HDLBits 系列(25)独热码有限状态机实现的简单方式
目录
原题重现
Derive state transition and output logic equations by inspection assuming a one-hot encoding. Implement only the state transition logic and output logic (the combinational logic portion) for this state machine. (The testbench will test with non-one hot inputs to make sure you're not trying to do something more complicated).
State | Next state | Output | |
---|---|---|---|
in=0 | in=1 | ||
A | A | B | 0 |
B | C | B | 0 |
C | A | D | 0 |
D | C | B | 1 |
What does "derive equations by inspection" mean?

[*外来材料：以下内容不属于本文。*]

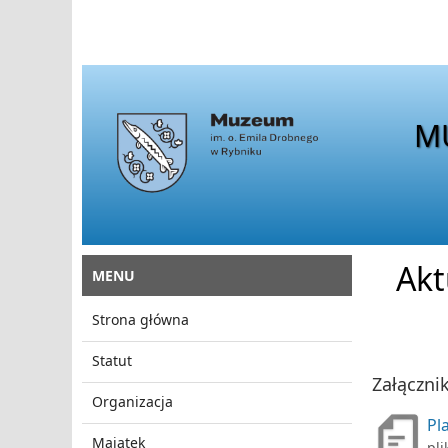
M
Akt
MENU
Strona główna
Statut
Załącznik
Organizacja
Pl
Majątek
pli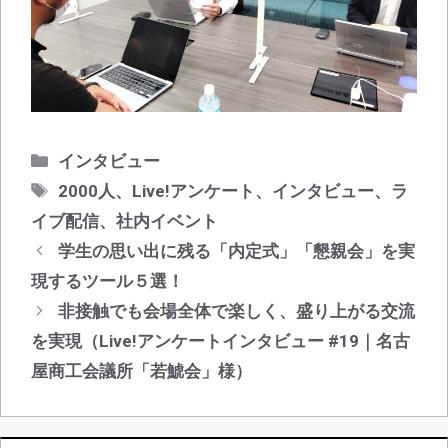
カ
インタビュー
テ
タ
2000人
、
Live!アンケート
、
インタビュー
、
ラ
ゴ
グ
イブ配信
、
社内イベント
リ
投
学生の思い出に残る「内定式」「懇親会」を実
ー
稿
現するツール５選！
ナ
非接触でも会場全体で楽しく、盛り上がる交流
ビ
を実現（Live!アンケートインタビュー #19｜名古
ゲ
屋商工会議所「若鯱会」様）
ー
シ
ョ
ン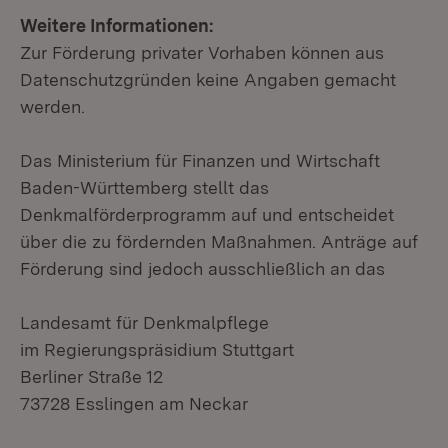
Weitere Informationen:
Zur Förderung privater Vorhaben können aus
Datenschutzgründen keine Angaben gemacht
werden.
Das Ministerium für Finanzen und Wirtschaft
Baden-Württemberg stellt das
Denkmalförderprogramm auf und entscheidet
über die zu fördernden Maßnahmen. Anträge auf
Förderung sind jedoch ausschließlich an das
Landesamt für Denkmalpflege
im Regierungspräsidium Stuttgart
Berliner Straße 12
73728 Esslingen am Neckar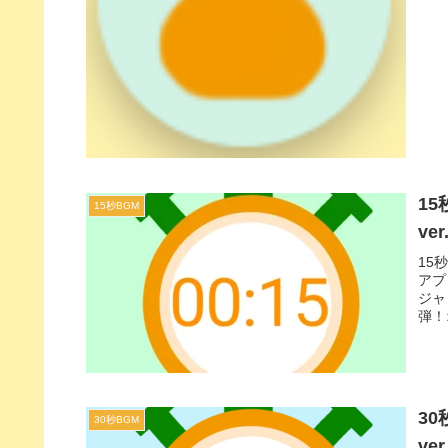
1
15秒BGM
ve
15
アプ
ジャ
弾！
ド』
ーレ
3
30秒BGM
ve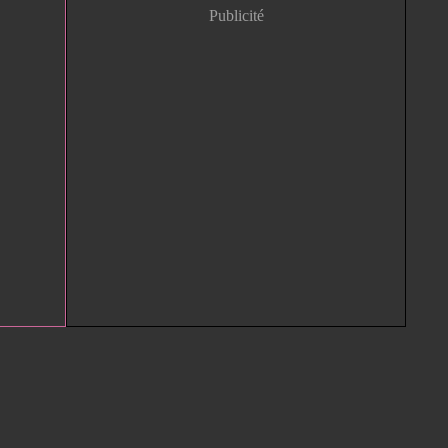
Publicité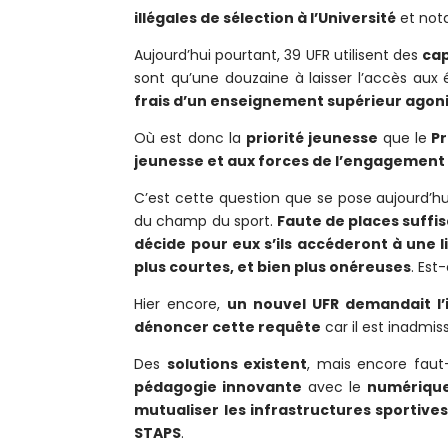
illégales de sélection à l’Université
et not
Aujourd’hui pourtant, 39 UFR utilisent des
cap
sont qu’une douzaine à laisser l’accès aux é
frais d’un enseignement supérieur agon
Où est donc la
priorité jeunesse
que le
Pr
jeunesse et aux forces de l’engagement
C’est cette question que se pose aujourd’hu
du champ du sport.
Faute de places suffis
décide pour eux s’ils accéderont à une l
plus courtes, et bien plus onéreuses
. Est
Hier encore,
un nouvel UFR demandait l’i
dénoncer cette requête
car il est inadmiss
Des
solutions existent
, mais encore faut-
pédagogie innovante
avec le
numériqu
mutualiser les infrastructures sportives
STAPS
.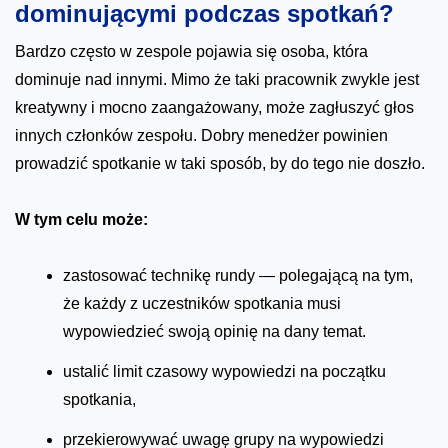
dominującymi podczas spotkań?
Bardzo często w zespole pojawia się osoba, która
dominuje nad innymi. Mimo że taki pracownik zwykle jest
kreatywny i mocno zaangażowany, może zagłuszyć głos
innych członków zespołu. Dobry menedżer powinien
prowadzić spotkanie w taki sposób, by do tego nie doszło.
W tym celu może:
zastosować technikę rundy — polegającą na tym,
że każdy z uczestników spotkania musi
wypowiedzieć swoją opinię na dany temat.
ustalić limit czasowy wypowiedzi na początku
spotkania,
przekierowywać uwagę grupy na wypowiedzi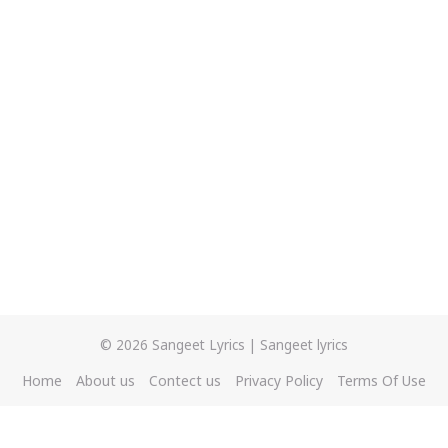
© 2026
Sangeet Lyrics
|
Sangeet lyrics
Home
About us
Contect us
Privacy Policy
Terms Of Use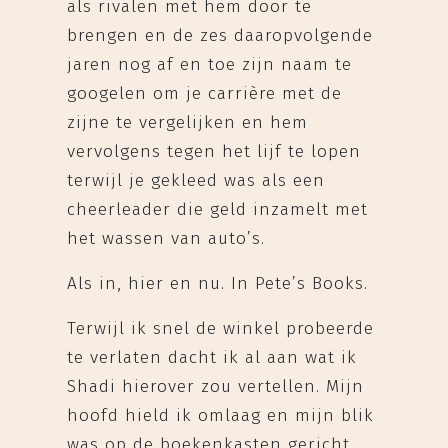
als rivalen met hem door te
brengen en de zes daaropvolgende
jaren nog af en toe zijn naam te
googelen om je carrière met de
zijne te vergelijken en hem
vervolgens tegen het lijf te lopen
terwijl je gekleed was als een
cheerleader die geld inzamelt met
het wassen van auto’s.
Als in, hier en nu. In Pete’s Books.
Terwijl ik snel de winkel probeerde
te verlaten dacht ik al aan wat ik
Shadi hierover zou vertellen. Mijn
hoofd hield ik omlaag en mijn blik
was op de boekenkasten gericht,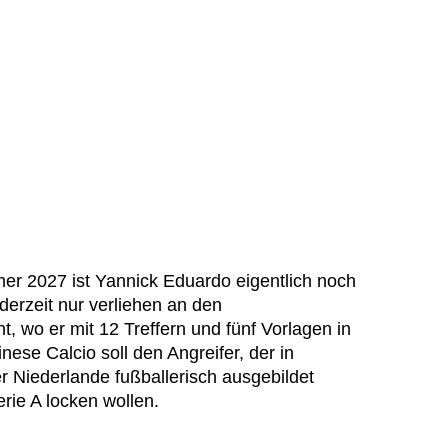
r 2027 ist Yannick Eduardo eigentlich noch
erzeit nur verliehen an den
, wo er mit 12 Treffern und fünf Vorlagen in
nese Calcio soll den Angreifer, der in
r Niederlande fußballerisch ausgebildet
erie A locken wollen.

One-hot state machine encoding guarantees that exactly one state bit is 1. This means that it is possible to determine whether the state machine is in a particular state by examining only one state bit, not all state bits. This leads to simple logic equations for the state transitions by examining the incoming edges for each state in the state transition diagram.
For example, in the above state machine, how can the state machine can reach state A? It must use one of the two incoming edges: "Currently in state A and in=0" or "Currently in state C and in = 0". Due to the one-hot encoding, the logic equation to test for "currently in state A" is simply the state bit for state A. This leads to the final logic equation for the next state of state bit A: next_state[0] = state[0]&(~in) | state[2]&(~in)
. The one-hot encoding guarantees that at most one clause (product term) will be "active" at a time, so the clauses can just be ORed together.
When an exercise asks for state transition equations "by inspection", use this particular method. The judge will test with non-one-hot inputs to ensure your logic equations follow this method, rather that doing something else (such as resetting the FSM) for illegal (non-one-hot) combinations of the state bits.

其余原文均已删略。